Nothing makes English teachers want to literally Netflix and chill more than a series based on literature. This season, we get not only one but two series that feature authors most frequently mentioned on the AP Literature test. So sharpen those pencils, sit in the front row, and get your Cliff’s Notes ready.
Time After Time
Author: H. G. Wells
Famous Works: The Time Machine, The Invisible Man, The War of the Worlds
What He Really Looked Like:
What He Looks Like on the Show:
It’s uncanny. Actually, no it’s not. It’s the polar opposite of uncanny.
The premise: Based on the book by the same name, Wells actually builds a time machine like the one he imagined and goes forward in the future to stop a time traveling Jack the Ripper. Okay, I know. It sounds…not the highest caliber of network television. Truth be told, I wouldn’t have looked twice at this show. But then I saw Josh Bowman as Jack the Ripper – complete with accent, hot guy beard, and six pack abs – and forgot the storyline.

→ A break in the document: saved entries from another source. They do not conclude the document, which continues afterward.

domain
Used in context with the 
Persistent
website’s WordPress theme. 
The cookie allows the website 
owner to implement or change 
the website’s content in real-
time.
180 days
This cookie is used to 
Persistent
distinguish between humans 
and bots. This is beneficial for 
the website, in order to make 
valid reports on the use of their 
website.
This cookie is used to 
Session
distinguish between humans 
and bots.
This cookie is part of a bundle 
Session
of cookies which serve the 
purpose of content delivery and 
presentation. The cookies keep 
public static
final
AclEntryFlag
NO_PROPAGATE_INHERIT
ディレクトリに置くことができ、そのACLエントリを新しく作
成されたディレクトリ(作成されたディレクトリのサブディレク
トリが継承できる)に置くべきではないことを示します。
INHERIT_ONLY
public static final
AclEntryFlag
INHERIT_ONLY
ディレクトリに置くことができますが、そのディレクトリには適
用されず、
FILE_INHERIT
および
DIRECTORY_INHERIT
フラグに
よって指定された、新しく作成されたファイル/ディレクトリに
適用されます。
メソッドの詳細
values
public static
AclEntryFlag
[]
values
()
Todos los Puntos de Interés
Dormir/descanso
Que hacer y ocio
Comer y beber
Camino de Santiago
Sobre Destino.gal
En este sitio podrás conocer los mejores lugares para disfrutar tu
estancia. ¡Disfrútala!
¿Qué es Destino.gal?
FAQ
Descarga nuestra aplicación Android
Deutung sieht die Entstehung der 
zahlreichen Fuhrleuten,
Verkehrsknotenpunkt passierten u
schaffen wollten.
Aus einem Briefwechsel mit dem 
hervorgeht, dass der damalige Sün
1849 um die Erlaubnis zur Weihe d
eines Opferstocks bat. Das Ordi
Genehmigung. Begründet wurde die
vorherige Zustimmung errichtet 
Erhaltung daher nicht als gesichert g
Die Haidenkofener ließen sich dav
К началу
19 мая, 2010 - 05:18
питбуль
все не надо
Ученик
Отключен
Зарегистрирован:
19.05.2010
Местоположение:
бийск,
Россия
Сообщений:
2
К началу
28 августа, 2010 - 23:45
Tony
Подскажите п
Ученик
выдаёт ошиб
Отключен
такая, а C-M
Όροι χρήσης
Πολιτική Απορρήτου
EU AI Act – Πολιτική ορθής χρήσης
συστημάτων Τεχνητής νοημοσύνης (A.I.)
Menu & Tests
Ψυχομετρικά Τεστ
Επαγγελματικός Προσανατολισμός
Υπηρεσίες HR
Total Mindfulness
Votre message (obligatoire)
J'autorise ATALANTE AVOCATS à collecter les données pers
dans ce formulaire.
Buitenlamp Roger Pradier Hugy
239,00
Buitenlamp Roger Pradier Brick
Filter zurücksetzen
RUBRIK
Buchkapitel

Of course, after seeing the preview, this led to further research of the show. Just kidding. I Google stalked Josh Bowman and found this photo, which is pure porn to every high school English teacher:
A hot British man holding the greatest American novel? Well, hello my loins. I believe you are on fire.
Will
Author: (Actually, in this case, it’s a playwright and poet. Nerd card taketh.) William Shakespeare
Famous Works: Um, really?
What He Really Looked Like:
What He Looks Like On the Show:
They got the earring right. That’s what really matters.
Premise: Remember when you were in high school, and you were required to read Romeo and Juliet, Julius Caesar, and MacBeth? Remember when you couldn’t figure out what the eff this guy was saying? Remember when you discovered Cliff’s Notes entire Shakespeare collection? Aww, memories.
Will takes a look at the young man who would pen – or quill – some of the greatest comedies and tragedies in theater, and who also inspired Claire Danes’ animal mating call of a cry.
Sure, there was Shakespeare in Love, but that was just an overrated production of Gwyneth Paltrow’s fake British accent and boobs. This production takes us into a more modern Elizabethan London, filled with debauchery, scandal, scurvy, and bard insult battles amid a soundtrack fueled by punk and hip hop. Don’t act surprised: you know damn well that if Shakespeare were alive today, he would have totally purchased Kanye’s The Life of Pablo and followed Bon Iver around the country.
It’s also not bad that they reduced Will’s famous five head to a forehead and casted Jamie Campbell Bower as some dark, dangerous Brit with amazing hair…like he is in every production.